- [Compito da svolgere]: Riprendi il testo sull'inflazione in Giappone e sugli scambi commerciali tra Italia e Giappone, proseguendolo dopo la sua ultima frase.

- [Estratto del documento]:
*****

A settembre il tasso di inflazione al consumo core del Giappone è schizzato alle stelle, al 3%, toccando il nuovo massimo degli ultimi otto anni. E superando l’obiettivo del 2% fissato dalla Bank of Japan (BOJ) per il sesto mese consecutivo. Allo stesso tempo il crollo dello yen, ormai ai minimi da 32 anni, continua a far impennare i costi di importazione.

Da questo punto di vista, come detto, l’Italia è al sicuro. Anche se, va sottolineato, negli ultimi 25 anni le esportazioni dell’Italia verso il Giappone sono aumentate a un tasso annualizzato dell’1,94%, passando dai poco più di 5 miliardi di dollari del 1995 agli 8,35 del 2020. Dall’altro lato, e nello stesso lasso temporale, l’export nipponico diretto a Roma è diminuito ad un tasso annualizzato dello 0,31% (dai 4,3 miliardi del 1995 ai 4 del 2020).

*****

- [Voci del dataset]:
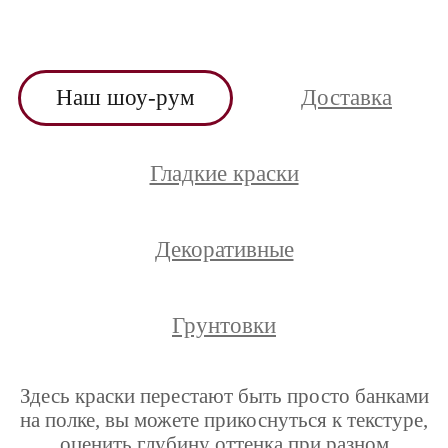
Наш шоу-рум
Доставка
Гладкие краски
Декоративные
Грунтовки
Здесь краски перестают быть просто банками
на полке, вы можете прикоснуться к текстуре,
оценить глубину оттенка при разном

*****

- [Risultato]:
La BOJ continuerà a “condurre un allentamento monetario” per aprire la strada ad aumenti dei prezzi accompagnati da aumenti salariali, ha spiegato il governatore della banca centrale giapponese Haruhiko Kuroda. Lo stesso Kuroda, lo scorso dicembre, aveva affermato che non c’era “alcuna possibilità che i prezzi al consumo” aumentassero “del 2% o più come negli Stati Uniti e in Europa”. Risultato attuale: a settembre l’indice principale dei prezzi al consumo del Paese, che esclude i prodotti alimentari freschi, è aumentato del 3% su base annua. Poco importa, perché la BOJ ha mantenuto una politica monetaria estremamente espansiva, preoccupata che l’attuale aumento dei prezzi non persista.

La fine di un modello per l’Italia?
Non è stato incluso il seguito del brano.